>>>

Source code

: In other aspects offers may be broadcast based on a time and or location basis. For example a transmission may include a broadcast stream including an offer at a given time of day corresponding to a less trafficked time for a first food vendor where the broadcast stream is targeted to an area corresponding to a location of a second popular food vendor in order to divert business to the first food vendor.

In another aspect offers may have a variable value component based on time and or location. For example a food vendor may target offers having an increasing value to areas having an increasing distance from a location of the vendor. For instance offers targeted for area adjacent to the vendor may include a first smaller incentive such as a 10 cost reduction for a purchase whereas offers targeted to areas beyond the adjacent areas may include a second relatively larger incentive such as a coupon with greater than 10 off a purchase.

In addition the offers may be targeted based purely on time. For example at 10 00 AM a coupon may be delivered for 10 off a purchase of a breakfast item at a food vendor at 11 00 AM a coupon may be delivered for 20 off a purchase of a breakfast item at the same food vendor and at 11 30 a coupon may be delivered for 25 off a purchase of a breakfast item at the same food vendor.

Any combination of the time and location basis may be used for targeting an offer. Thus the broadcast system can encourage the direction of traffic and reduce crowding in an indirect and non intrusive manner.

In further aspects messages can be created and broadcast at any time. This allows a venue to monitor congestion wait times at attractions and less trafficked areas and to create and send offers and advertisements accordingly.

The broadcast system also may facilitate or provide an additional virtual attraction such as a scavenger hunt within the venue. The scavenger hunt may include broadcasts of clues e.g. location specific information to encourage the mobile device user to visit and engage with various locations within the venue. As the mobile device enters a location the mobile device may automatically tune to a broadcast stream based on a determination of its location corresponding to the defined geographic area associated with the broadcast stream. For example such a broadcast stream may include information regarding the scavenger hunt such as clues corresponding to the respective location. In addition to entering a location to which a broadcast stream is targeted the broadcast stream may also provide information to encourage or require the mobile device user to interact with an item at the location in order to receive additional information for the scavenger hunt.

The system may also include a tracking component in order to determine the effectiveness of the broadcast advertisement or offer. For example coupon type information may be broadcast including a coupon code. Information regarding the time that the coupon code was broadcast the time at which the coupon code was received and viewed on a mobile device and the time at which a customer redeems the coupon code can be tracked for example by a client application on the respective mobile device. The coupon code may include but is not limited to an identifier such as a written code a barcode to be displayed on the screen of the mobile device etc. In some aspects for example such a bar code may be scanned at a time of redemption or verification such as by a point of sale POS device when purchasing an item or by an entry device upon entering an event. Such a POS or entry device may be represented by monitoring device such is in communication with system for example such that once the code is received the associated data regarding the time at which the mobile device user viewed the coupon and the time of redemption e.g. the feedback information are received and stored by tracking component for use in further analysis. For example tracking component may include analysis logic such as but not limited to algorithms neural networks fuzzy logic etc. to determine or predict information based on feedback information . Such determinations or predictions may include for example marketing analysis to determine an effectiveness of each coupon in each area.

<<<

Gib die Zeilen von der ersten bis einschließlich der Zeile mit „Any combination of“ unverändert wieder.

Source code

: In other aspects offers may be broadcast based on a time and or location basis. For example a transmission may include a broadcast stream including an offer at a given time of day corresponding to a less trafficked time for a first food vendor where the broadcast stream is targeted to an area corresponding to a location of a second popular food vendor in order to divert business to the first food vendor.

In another aspect offers may have a variable value component based on time and or location. For example a food vendor may target offers having an increasing value to areas having an increasing distance from a location of the vendor. For instance offers targeted for area adjacent to the vendor may include a first smaller incentive such as a 10 cost reduction for a purchase whereas offers targeted to areas beyond the adjacent areas may include a second relatively larger incentive such as a coupon with greater than 10 off a purchase.

In addition the offers may be targeted based purely on time. For example at 10 00 AM a coupon may be delivered for 10 off a purchase of a breakfast item at a food vendor at 11 00 AM a coupon may be delivered for 20 off a purchase of a breakfast item at the same food vendor and at 11 30 a coupon may be delivered for 25 off a purchase of a breakfast item at the same food vendor.

Any combination of the time and location basis may be used for targeting an offer. Thus the broadcast system can encourage the direction of traffic and reduce crowding in an indirect and non intrusive manner.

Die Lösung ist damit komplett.